Review: Charming Proofs: A Journey Into Elegant Mathematics

Charming Proofs: A Journey Into Elegant Mathematics is a delightful book, published by the Mathematical Association of America (MAA), that lives up to its name.

Given my joyful experiences of exploring challenging problems in middle school and in high school I have a soft spot for elegant problems that are accessible to motivated students who don't have any background in advanced mathematics. And, I have a soft spot for MAA books because they were among the first math books I devoured, specifically their MAA contest prep books.

Here's a brief description, from the publisher's page, of the structure of the book.

Charming Proofs is organized as follows. Following a short introduction about proofs and the process of creating proofs, the authors present, in twelve chapters, a wide and varied selection of proofs they consider charming, Topics include the integers, selected real numbers, points in the plane, triangles, squares, and other polygons, curves, inequalities, plane tilings, origami, colorful proofs, three-dimensional geometry, etc. At the end of each chapter are some challenges that will draw the reader into the process of creating charming proofs. There are over 130 such challenges.

What I particularly enjoy about Charming Proofs is its mix of excellent writing, great illustrations, and interesting yet accessible problems. To be honest, this is the case with every MAA problem-solving book I can think of. I may be biased but I suspect that many would agree with my overall assessment of MAA books of this type.

Here are some interesting challenges from the book:

Prove that the vertex angles of any star pentagon sum to 180 degrees.

Is it possible to construct an equilateral lattice triangle?

Does a version of Pick's Theorem hold for three-dimensional lattice polyhedra?

Prove that Heron's formula and the Pythagorean theorem are equivalent.

Is it true that three times the sum of three squares is always a sum of four squares?

Prove there are infinitely many dissection proofs of the Pythagorean theorem.

Charming Proofs is one of those great books that you can pick up, choose a chapter that strikes your fancy, work through the chapter, then be rewarded with a number of challenging problems to explore. I should warn you that the book is biased towards geometric and visual problems rather than analytical ones. This makes sense given that visual problems lend themselves better to charming (visual) solutions.
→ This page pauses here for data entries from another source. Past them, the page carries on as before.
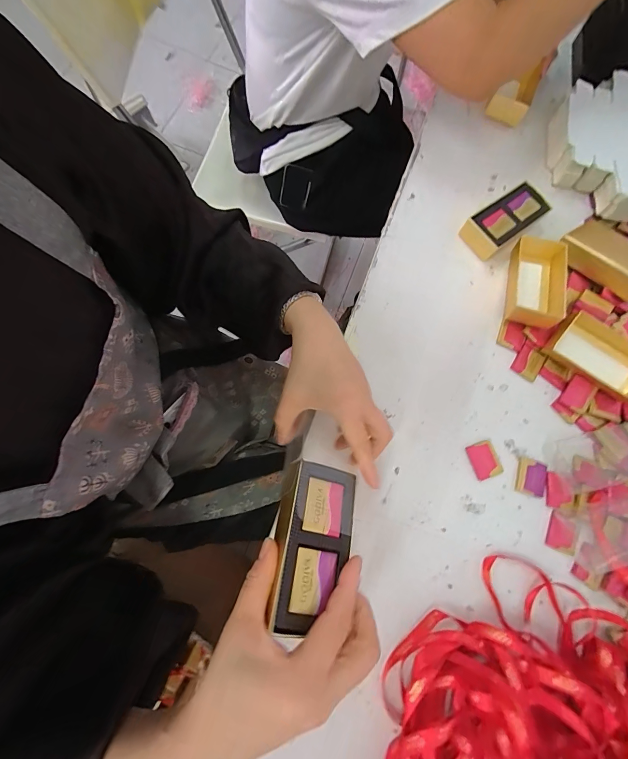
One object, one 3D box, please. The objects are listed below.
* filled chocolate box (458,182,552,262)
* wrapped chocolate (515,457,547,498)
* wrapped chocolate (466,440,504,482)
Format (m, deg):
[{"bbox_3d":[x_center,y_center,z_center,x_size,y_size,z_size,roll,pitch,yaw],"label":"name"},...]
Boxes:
[{"bbox_3d":[0.258,-0.213,0.450,0.112,0.036,0.055,-35,82,-12],"label":"filled chocolate box"},{"bbox_3d":[0.255,0.115,0.386,0.035,0.010,0.041,17,75,-2],"label":"wrapped chocolate"},{"bbox_3d":[0.198,0.093,0.382,0.032,0.007,0.040,-17,79,-10],"label":"wrapped chocolate"}]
I'd like to address the concern that some people have with the price of MAA books. This book, for example, list for nearly $60 USD. This is certainly more expensive that any popular math book written for the general public. From that perspective the book is indeed expensive. But, if you consider the other extreme, math text books that can retail for $100 or more, Charming Proofs is inexpensive. Whether the book is expensive or not, I believe, depends on how you're going to use the book. If you're going to use the book as a text and teach yourself the material, and Charming Proofs is of textbook quality, then you're looking at a $60 textbook. If you're looking for a more casual involvement with a book then you can see if your library can get you a copy. Many libraries have partnerships with libraries throughout the country and can get you many books that they don't hold. In this particular case, Amazon.com sells the book for as little as $21.99 (new) from their partners so the cost is not prohibitive.

For those of you interested in a review of Charming Proofs from a mathematician's perspective I heartily recommend Alex Bogomolny's review at Cut the Knot.